Scientists: ART might increase the risk of acquiring syphilis infection
Syphilis is spreading at a high rate among homosexual and bisexual men infected with HIV-1. Scientists explain this as being due to the fact that antiretroviral therapy (ART) creates susceptibility for acquiring Treponema pallidum, the bacteria which causes the development of syphilis.
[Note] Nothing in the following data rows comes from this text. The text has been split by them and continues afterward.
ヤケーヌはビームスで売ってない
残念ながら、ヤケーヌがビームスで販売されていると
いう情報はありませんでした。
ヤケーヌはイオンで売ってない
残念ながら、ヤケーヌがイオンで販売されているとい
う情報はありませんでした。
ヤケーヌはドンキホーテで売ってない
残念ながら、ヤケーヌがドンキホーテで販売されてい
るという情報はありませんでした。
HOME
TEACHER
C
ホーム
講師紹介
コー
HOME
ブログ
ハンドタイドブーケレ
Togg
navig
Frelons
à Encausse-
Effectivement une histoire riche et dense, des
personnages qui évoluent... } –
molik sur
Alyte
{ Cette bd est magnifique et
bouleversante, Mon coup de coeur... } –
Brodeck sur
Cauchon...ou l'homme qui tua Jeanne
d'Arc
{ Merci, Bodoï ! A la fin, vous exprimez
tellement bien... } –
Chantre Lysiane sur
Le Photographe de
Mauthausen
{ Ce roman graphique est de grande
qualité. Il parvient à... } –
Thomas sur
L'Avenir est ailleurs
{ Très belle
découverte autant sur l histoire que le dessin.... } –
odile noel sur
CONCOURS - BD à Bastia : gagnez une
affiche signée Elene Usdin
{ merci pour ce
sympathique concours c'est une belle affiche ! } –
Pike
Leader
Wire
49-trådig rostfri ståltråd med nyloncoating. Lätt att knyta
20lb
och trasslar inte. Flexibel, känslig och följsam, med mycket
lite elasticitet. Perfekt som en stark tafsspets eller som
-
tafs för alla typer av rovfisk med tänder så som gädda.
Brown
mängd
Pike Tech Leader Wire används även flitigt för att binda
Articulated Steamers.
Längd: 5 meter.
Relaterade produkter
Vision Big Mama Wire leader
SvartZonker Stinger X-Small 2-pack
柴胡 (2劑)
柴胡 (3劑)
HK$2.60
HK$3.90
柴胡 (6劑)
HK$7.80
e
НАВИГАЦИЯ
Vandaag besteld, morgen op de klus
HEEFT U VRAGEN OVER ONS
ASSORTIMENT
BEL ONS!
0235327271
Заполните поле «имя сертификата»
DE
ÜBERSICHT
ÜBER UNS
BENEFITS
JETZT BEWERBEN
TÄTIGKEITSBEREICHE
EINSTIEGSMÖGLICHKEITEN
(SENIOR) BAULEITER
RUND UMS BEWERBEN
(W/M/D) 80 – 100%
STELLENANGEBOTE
According to a study published in the British Medical Journal, the recent surge in syphilis incidence which has been observed throughout the world among men who have sex with men (MSM), many of whom are taking ART, might be caused by those very medications that are treating HIV. First, the scientific world explained this trend as a result of more risky sexual behavior of men who consider the intake of highly active antiretroviral therapy (HAART) sufficient protection against STDs. However, it was noted that the incidence of syphilis is rising faster than that of gonorrhea, chlamydia and other STDs. Review of published works and the development of a mathematical model of HIV-1 and Treponema pallidum spread in risk groups allowed scientists to trace the connection between the use of HAART and the increased risk of acquiring syphilis infection. The authors stated that the active ingredients of HAART may alter the body's immune response, increasing the patient's susceptibility to syphilis. Scientists emphasize the need for further study of the potential connection of antiretroviral therapy and the person’s susceptibility to Treponema pallidum.